BRIEF DESCRIPTION OF THE DRAWINGS

(1) A more complete understanding of embodiments described herein, and the attendant advantages and features thereof, will be more readily understood by reference to the following detailed description when considered in conjunction with the accompanying drawings wherein:

(2) FIG. 1 is an overall structural diagram of a bandpass filter based on ELSPs of the present disclosure;

(3) FIG. 2 is a change curve of an operating frequency with a length 1 of a dielectric resonator in a case where the dielectric resonator has a width w of 1 mm and a thickness t of 1 mm;

(4) FIG. 3 is a change curve of the operating frequency with the width w and the thickness t in a case where the length of the dielectric resonator is 10 mm;

(5) FIG. 4 is a change curve of a coupling coefficient between every two adjacent resonators with a distance between every two adjacent resonators;

(6) FIG. 5 is a change curve of an external Q with a displacement d of a feeding point on a microstrip; and

(7) FIG. 6 is a parameter s simulated by the filter in an embodiment of the present disclosure.
□ □ □
▸ Requirement 1:
From the bandpass filter excerpt, extract the passage between "(3) FIG. 2 is" and "the present disclosure.", inclusive.
▸ Requirement 2:
Write what comes next in the bandpass filter excerpt, starting right after its final sentence.

▸ Given entries:
□ □ □
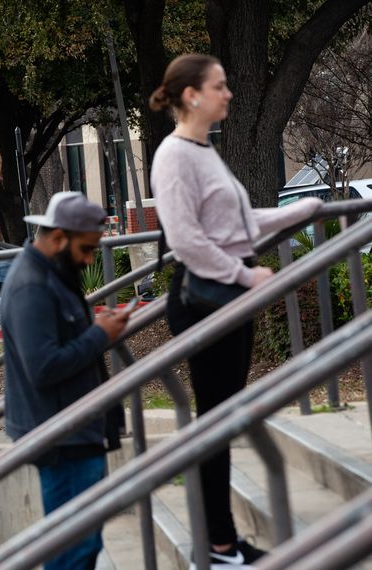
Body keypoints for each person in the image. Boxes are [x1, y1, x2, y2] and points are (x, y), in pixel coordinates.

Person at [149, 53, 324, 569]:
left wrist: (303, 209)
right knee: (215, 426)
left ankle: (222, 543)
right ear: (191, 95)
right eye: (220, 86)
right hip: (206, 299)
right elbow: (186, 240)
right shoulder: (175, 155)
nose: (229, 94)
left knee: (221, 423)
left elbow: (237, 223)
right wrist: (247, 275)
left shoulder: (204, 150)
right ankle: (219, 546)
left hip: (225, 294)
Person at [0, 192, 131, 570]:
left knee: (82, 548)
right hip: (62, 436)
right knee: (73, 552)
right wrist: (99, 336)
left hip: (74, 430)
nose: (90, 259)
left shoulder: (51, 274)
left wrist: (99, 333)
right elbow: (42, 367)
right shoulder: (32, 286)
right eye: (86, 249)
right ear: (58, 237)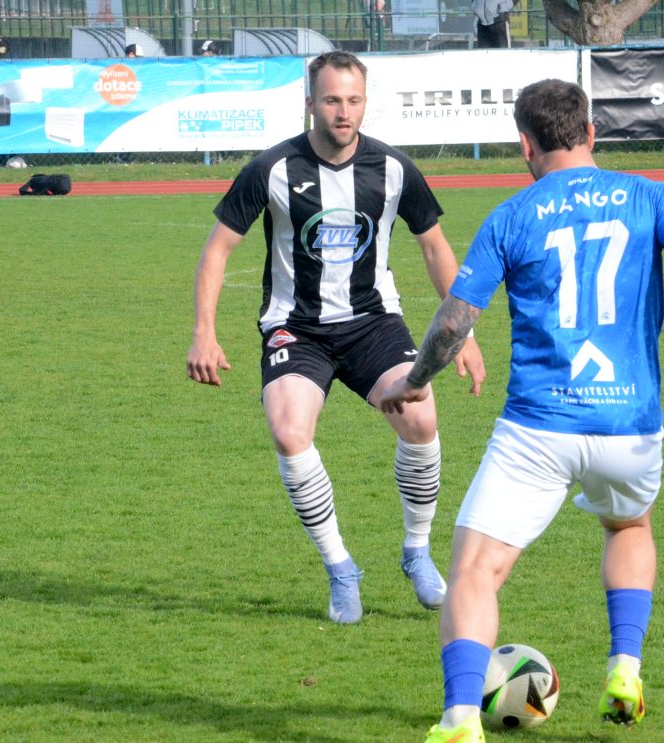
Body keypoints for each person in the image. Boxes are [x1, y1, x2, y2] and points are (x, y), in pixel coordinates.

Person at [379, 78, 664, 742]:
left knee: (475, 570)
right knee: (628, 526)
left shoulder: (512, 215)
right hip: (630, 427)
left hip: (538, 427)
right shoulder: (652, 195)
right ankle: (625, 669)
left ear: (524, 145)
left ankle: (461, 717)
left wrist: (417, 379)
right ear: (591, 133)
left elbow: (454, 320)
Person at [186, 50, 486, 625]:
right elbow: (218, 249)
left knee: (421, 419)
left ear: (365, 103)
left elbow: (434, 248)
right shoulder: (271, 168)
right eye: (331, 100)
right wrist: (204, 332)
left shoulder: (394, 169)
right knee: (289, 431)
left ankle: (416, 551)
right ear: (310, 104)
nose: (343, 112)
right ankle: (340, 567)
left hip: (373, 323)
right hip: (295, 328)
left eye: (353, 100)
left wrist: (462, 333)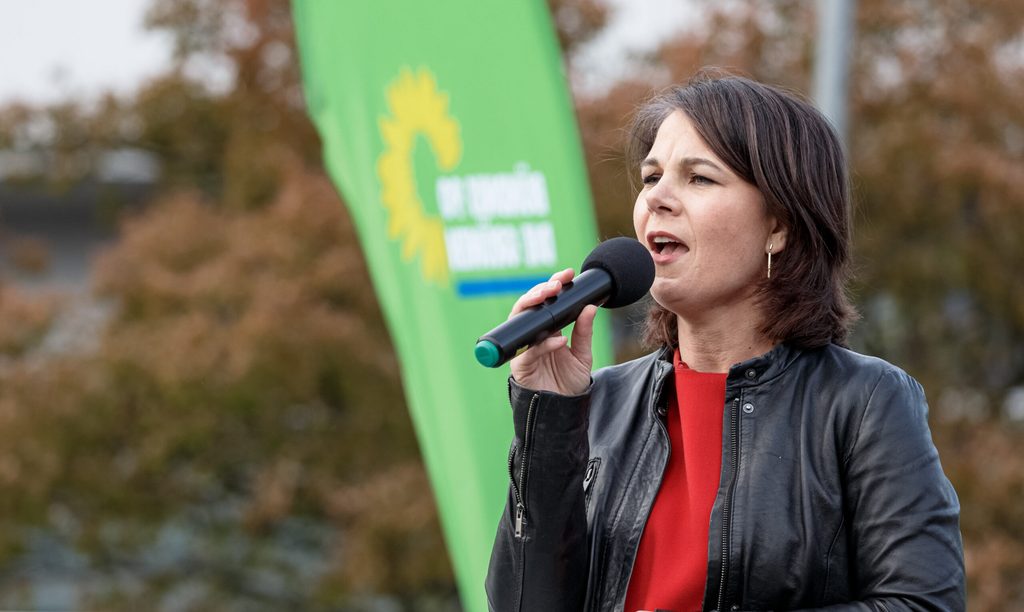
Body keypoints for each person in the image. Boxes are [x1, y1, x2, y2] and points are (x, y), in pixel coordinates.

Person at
□ □ □
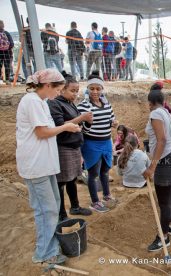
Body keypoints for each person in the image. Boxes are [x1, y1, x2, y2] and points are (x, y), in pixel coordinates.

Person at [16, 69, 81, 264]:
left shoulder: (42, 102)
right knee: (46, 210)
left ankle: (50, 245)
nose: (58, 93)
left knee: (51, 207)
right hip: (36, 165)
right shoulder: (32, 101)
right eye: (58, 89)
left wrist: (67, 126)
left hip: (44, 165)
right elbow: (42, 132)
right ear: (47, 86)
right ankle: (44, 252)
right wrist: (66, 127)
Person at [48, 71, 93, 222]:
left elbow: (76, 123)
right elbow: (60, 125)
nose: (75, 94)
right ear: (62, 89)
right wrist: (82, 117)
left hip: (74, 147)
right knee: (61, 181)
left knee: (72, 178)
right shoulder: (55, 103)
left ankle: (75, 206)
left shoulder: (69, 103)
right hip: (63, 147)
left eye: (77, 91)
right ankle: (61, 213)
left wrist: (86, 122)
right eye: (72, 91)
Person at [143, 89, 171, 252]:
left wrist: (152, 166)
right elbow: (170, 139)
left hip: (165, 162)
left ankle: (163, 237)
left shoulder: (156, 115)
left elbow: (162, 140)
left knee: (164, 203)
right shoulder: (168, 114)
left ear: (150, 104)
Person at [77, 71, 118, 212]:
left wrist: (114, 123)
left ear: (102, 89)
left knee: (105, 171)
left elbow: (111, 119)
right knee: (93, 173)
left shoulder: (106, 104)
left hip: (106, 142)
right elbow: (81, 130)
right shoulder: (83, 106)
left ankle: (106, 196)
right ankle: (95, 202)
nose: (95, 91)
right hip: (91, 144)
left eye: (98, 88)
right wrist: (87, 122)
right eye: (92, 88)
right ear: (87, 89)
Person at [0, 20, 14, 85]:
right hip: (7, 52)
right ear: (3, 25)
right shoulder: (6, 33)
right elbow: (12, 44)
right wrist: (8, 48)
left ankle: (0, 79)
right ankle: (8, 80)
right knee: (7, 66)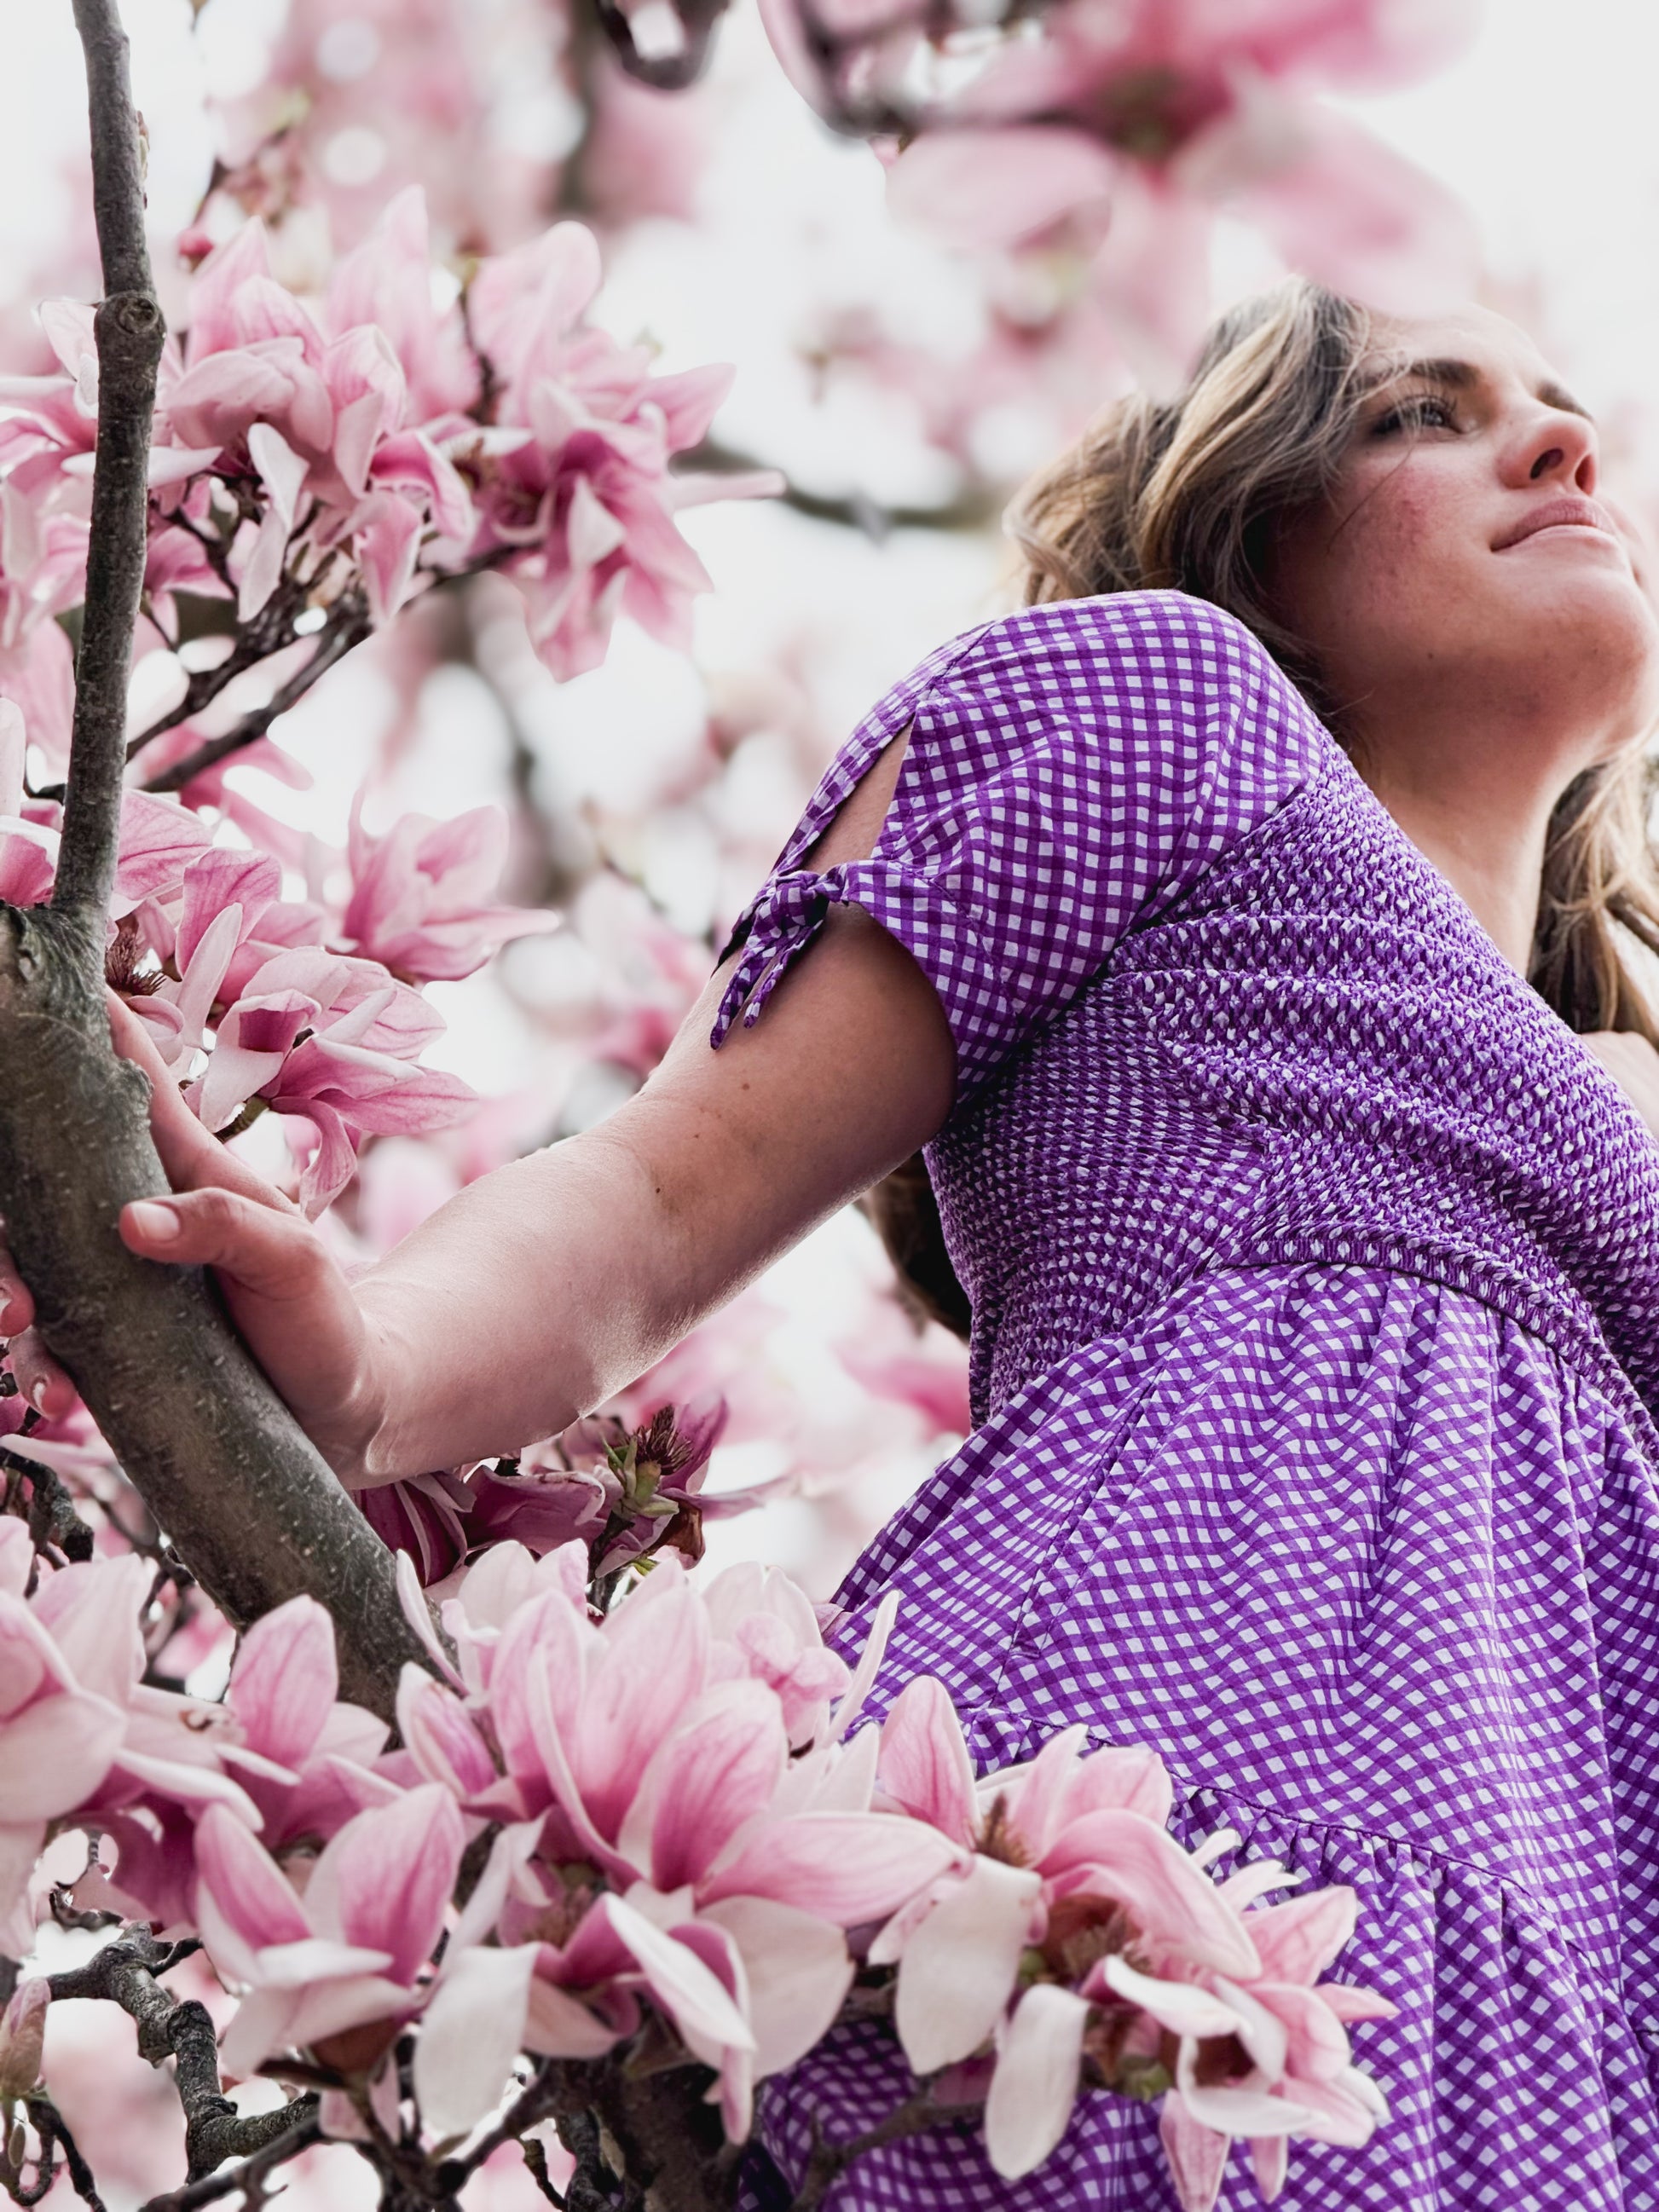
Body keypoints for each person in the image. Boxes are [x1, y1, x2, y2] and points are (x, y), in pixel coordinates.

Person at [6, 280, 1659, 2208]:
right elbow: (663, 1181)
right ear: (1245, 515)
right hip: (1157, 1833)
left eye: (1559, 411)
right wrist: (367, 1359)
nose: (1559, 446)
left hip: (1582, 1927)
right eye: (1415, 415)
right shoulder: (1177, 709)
□ □ □
▸ Answer box 1:
(3) FIG. 2 is a change curve of an operating frequency with a length 1 of a dielectric resonator in a case where the dielectric resonator has a width w of 1 mm and a thickness t of 1 mm;

(4) FIG. 3 is a change curve of the operating frequency with the width w and the thickness t in a case where the length of the dielectric resonator is 10 mm;

(5) FIG. 4 is a change curve of a coupling coefficient between every two adjacent resonators with a distance between every two adjacent resonators;

(6) FIG. 5 is a change curve of an external Q with a displacement d of a feeding point on a microstrip; and

(7) FIG. 6 is a parameter s simulated by the filter in an embodiment of the present disclosure.

▸ Answer box 2:
DETAILED DESCRIPTION

(8) The implementations of the present disclosure are described in detail below with reference to the accompanying drawings. The reference numerals of the implementations are shown in the accompanying drawings. The embodiments described below with reference to the accompanying drawings are exemplary, and are only used to explain the present disclosure but should not be construed as a limitation to the present disclosure.

(9) Research indicates that ELSPs can emulate, in a low band, real LSPs in an optical band more effectively. Metal strips are respectively arranged on an upper surface and lower surface of a dielectric body, so that an interface between the dielectric body and air can support an LSPs mode which is similar to that generated by irradiating metals with optical waves in the optical band, and only a dipolar mode is available; and in this way, an excellent characteristic of height field localization of the LSPs is extended to a microwave band and a terahertz band. In addition, a miniaturized bandpass filter can be designed based on the dipolar mode of the ELSPs.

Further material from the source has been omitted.